Personal information
- Born: ბუხუტი გურგენიძე November 13, 1933 Surami, Georgian SSR, Soviet Union
- Died: May 24, 2008 (aged 74)

Chess career
- Country: Georgia
- Title: Grandmaster (1970)
- Peak rating: 2540 (July 1971)
- Peak ranking: No. 39 (July 1971)

= Bukhuti Gurgenidze =

Georgian chess grandmaster (1933–2008)

Bukhuti (Buchuti) Ivanovich Gurgenidze (ბუხუტი გურგენიძე; November 13, 1933 – May 24, 2008) was a Georgian chess Grandmaster, born in Surami, Georgia.

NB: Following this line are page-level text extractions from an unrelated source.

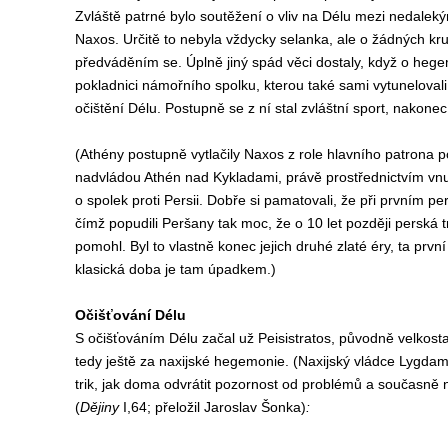
Zvláště patrné bylo soutěžení o vliv na Délu mezi nedalekým
Naxos. Určitě to nebyla vždycky selanka, ale o žádných kr
předváděním se. Úplně jiný spád věci dostaly, když o hege
pokladnici námořního spolku, kterou také sami vytunelovali
očištění Délu. Postupně se z ní stal zvláštní sport, nakon
(Athény postupně vytlačily Naxos z role hlavního patrona 
nadvládou Athén nad Kykladami, právě prostřednictvím vnu
o spolek proti Persii. Dobře si pamatovali, že při prvním p
čímž popudili Peršany tak moc, že o 10 let později perská 
pomohl. Byl to vlastně konec jejich druhé zlaté éry, ta prv
klasická doba je tam úpadkem.)
Očišťování Délu
S očišťováním Délu začal už Peisistratos, původně velkosta
tedy ještě za naxijské hegemonie. (Naxijský vládce Lygdami
trik, jak doma odvrátit pozornost od problémů a současně na 
(
Dějiny
I,64; přeložil Jaroslav Šonka)
: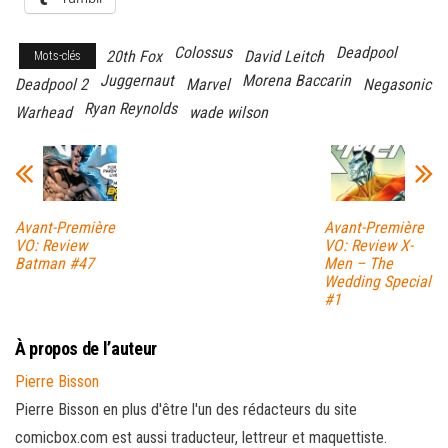
Colossus
Deadpool
20th Fox
David Leitch
Mots-clés
Juggernaut
Morena Baccarin
Deadpool 2
Marvel
Negasonic
Ryan Reynolds
Warhead
wade wilson
Avant-Première
Avant-Première
VO: Review
VO: Review X-
Batman #47
Men – The
Wedding Special
#1
À propos de l’auteur
Pierre Bisson
Pierre Bisson en plus d'être l'un des rédacteurs du site
comicbox.com est aussi traducteur, lettreur et maquettiste.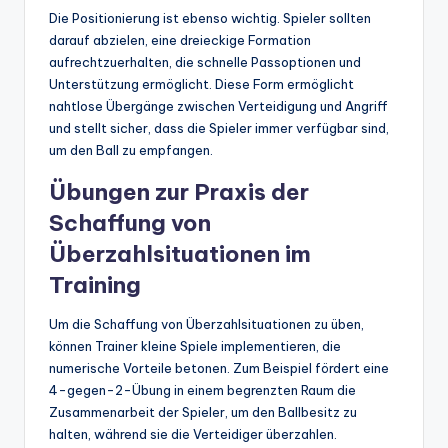
Die Positionierung ist ebenso wichtig. Spieler sollten
darauf abzielen, eine dreieckige Formation
aufrechtzuerhalten, die schnelle Passoptionen und
Unterstützung ermöglicht. Diese Form ermöglicht
nahtlose Übergänge zwischen Verteidigung und Angriff
und stellt sicher, dass die Spieler immer verfügbar sind,
um den Ball zu empfangen.
Übungen zur Praxis der
Schaffung von
Überzahlsituationen im
Training
Um die Schaffung von Überzahlsituationen zu üben,
können Trainer kleine Spiele implementieren, die
numerische Vorteile betonen. Zum Beispiel fördert eine
4-gegen-2-Übung in einem begrenzten Raum die
Zusammenarbeit der Spieler, um den Ballbesitz zu
halten, während sie die Verteidiger überzahlen.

He was a multiple Georgian Champion, and played in eight USSR Chess Championships. He shared first place with Mikhail Tal at Tbilisi in 1969–70 and placed first at Olomouc in 1976. Gurgenidze was a trainer to several women grandmasters in the Soviet Union. He was a geologist by profession.

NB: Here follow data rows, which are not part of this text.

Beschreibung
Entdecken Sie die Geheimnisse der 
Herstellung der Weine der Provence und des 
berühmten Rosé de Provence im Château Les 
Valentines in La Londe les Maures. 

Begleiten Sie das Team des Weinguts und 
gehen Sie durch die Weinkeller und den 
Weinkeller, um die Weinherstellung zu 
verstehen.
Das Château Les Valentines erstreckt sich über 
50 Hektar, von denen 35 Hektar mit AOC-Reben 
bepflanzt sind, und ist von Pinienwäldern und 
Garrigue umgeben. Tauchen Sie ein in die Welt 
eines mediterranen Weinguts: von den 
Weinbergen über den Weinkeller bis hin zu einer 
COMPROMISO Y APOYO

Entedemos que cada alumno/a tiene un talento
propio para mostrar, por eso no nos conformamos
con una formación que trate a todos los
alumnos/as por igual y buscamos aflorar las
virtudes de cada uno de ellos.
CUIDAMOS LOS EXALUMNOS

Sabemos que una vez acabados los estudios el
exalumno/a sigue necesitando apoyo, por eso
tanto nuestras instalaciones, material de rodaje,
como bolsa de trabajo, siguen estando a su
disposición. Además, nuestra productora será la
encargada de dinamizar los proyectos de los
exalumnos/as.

His name is attached to the Gurgenidze Variation in the Sicilian Defence (1.e4 c5 2.Nf3 Nc6 3. Bb5 g6 4.0-0 Bg7 5.Re1 e5 6.b4)
and in the Caro–Kann Gurgenidze Variation: 1.e4 c6 2.d4 d5 3.Nc3 g6; it is because of this variation, originated by Bukhuti Gurgenidze, that 3.Nc3 fell from favour in the 1970s. 3.Nd2 has since been regarded as the accurate way to reach the positions arising from ... dxe4. After 3.Nd2, ... g6 is met by 4.c3, when the fianchettoed bishop has little to do. He also played the original 1.e4 c6 2.d4 d5 3.Nc3 b5!? at least once, in a game he lost against Mikhail Tal. 3...b5 against Caro-Kann is usually referred to as Gurgenidze Variation. Also bearing his name is the Gurgenidze Variation of the Modern Defense, 1.e4 g6 2.d4 Bg7 3.Nc3 c6 4.f4 d5 5.e5 h5.

Gurgenidze was awarded the International Master (IM) title in 1966 and the Grandmaster (GM) title in 1970.